Political will needed for TENs

15 April 2008

The Trans-European networks policy is not new. In 1994, during a European Summit in Essen, Europe's heads of state and government defined a list of 14 transport “Priority Projects”, known as the “Essen projects”, and committed themselves to completing them by 2010.

These projects formed the so-called Trans-European Transport Networks (TENs), whose contribution to the long-term development, competitiveness, cohesion and enlargement of the EU has been highlighted on several occasions.

The cost of these 14 Essen projects represented, in 2004, a total investment of about € 136 billion – 1,3% of the EU15's GDP.

In 2004, in order to take into account enlargement of the EU, and the needs of the new Member States, the TENs list was extended and now includes 30 priority projects – the original 14 Essen projects, with some extensions, plus 16 new schemes. The Member States committed to complete these projects by 2020.

At the end of 2005, the total cost of these 30 priority projects was put at € 313 billion – 2,8% of the EU25's GDP. But these 30 projects are only those identified as having the highest priority. It is estimated that the investment required to complete and modernise a true trans-European network in the enlarged EU would amount to some € 600 billion.

Current Status

FIEC recently published the results of its 13th annual survey on the development of the 30 TENs projects, which presents the situation as at 31 December 2005.

The survey found that a total of 52,2% of the financing of all the projects is in place. This is an average across all the schemes and there is of course a significant difference between the original 14 projects and the newer TENs schemes. Of the Essen projects, seven are fully financed and only two have funding available for less than 50%. There is therefore a more serious lack of finance for the 16 newer schemes.
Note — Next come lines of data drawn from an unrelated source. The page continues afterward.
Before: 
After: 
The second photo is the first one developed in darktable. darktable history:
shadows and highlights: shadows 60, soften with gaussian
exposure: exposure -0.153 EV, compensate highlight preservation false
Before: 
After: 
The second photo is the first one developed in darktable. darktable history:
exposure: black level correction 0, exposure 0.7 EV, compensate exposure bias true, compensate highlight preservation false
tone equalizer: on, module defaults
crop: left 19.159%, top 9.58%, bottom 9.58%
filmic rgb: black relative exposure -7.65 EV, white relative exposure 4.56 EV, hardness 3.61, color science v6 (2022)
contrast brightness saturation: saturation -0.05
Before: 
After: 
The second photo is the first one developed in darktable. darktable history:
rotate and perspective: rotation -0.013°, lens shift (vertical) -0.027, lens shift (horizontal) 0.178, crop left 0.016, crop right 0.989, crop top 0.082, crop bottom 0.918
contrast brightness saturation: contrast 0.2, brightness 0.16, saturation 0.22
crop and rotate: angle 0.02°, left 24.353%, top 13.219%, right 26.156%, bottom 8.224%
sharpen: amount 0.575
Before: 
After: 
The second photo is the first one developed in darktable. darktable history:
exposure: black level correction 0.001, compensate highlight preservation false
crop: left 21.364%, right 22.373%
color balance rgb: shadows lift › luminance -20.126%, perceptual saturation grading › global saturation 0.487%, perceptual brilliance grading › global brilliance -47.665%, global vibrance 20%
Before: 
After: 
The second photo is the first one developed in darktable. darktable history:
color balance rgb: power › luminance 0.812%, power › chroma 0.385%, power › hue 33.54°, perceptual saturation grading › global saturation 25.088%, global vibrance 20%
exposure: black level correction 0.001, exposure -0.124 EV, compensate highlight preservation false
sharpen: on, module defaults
A total of 36,9% of the 30 projects has been completed, with a value of some € 115 billion. Again there is a significant difference between the Essen projects – only three are less than 50% complete – and the newer infrastructure schemes.

Some € 197,4 billion of work remains to be done by the target completion date of 2020.

Despite the progress of recent years the overall picture remains disappointing. Only three of the Essen projects are finished, and the three largest ones, which represent € 126 billion, are not yet fully financed. These are also the three projects that are less than 50% complete.

New Initiatives

Despite the decision of the Member States to provide the Commission with only € 8 billion for the TENs priority projects between 2007 and 2013, some important initiatives have been launched in an effort to speed things up.

Six Coordinators have been nominated for the six most complex priority projects. Their task is mainly to facilitate dialogue between the various stakeholders, particularly the Member States. Progress reports presented in September 2006 showed they have had a positive impact.

In December 2006 an agreement was reached regarding the “Financial regulation” for the 2007 to 2013 period. According to this agreement the share of EU co-financing can now reach 50% of the total costs of the studies and 20% of the actual work, rising to 30% for the cross-border sections.

In addition to these efforts an Executive Agency for the TENs has been established. Its role is to provide technical and administrative expertise to the Commission on the implementation of the projects.

Political Commitment

Despite these positive initiatives from the European institutions, they are not enough on their own. They need to be complemented by direct interventions from the Member States.

FIEC's survey shows that between 1994 and 2005 61% of total financing was provided by national or regional governments and public authorities. Just 24% was provided by EU funds, such as Cohesion Funds and the TENs budget itself, along with money from the European Investment Bank. Some 10% was provided by private capital, with 5% coming from other sources.

These shares will not change dramatically in the future.

Worryingly, some legal, administrative and political difficulties have recently been seen in some Member States. These new local obstacles should not be overlooked as they may negatively impact the development of entire TENs projects.

It is therefore clear that without a stronger political commitment from the Member States these priority projects, will not be completed in the foreseeable future. The TENs schemes are recognised as being essential for the competitiveness and cohesion of the EU, and the Member States themselves have underlined this on several occasions.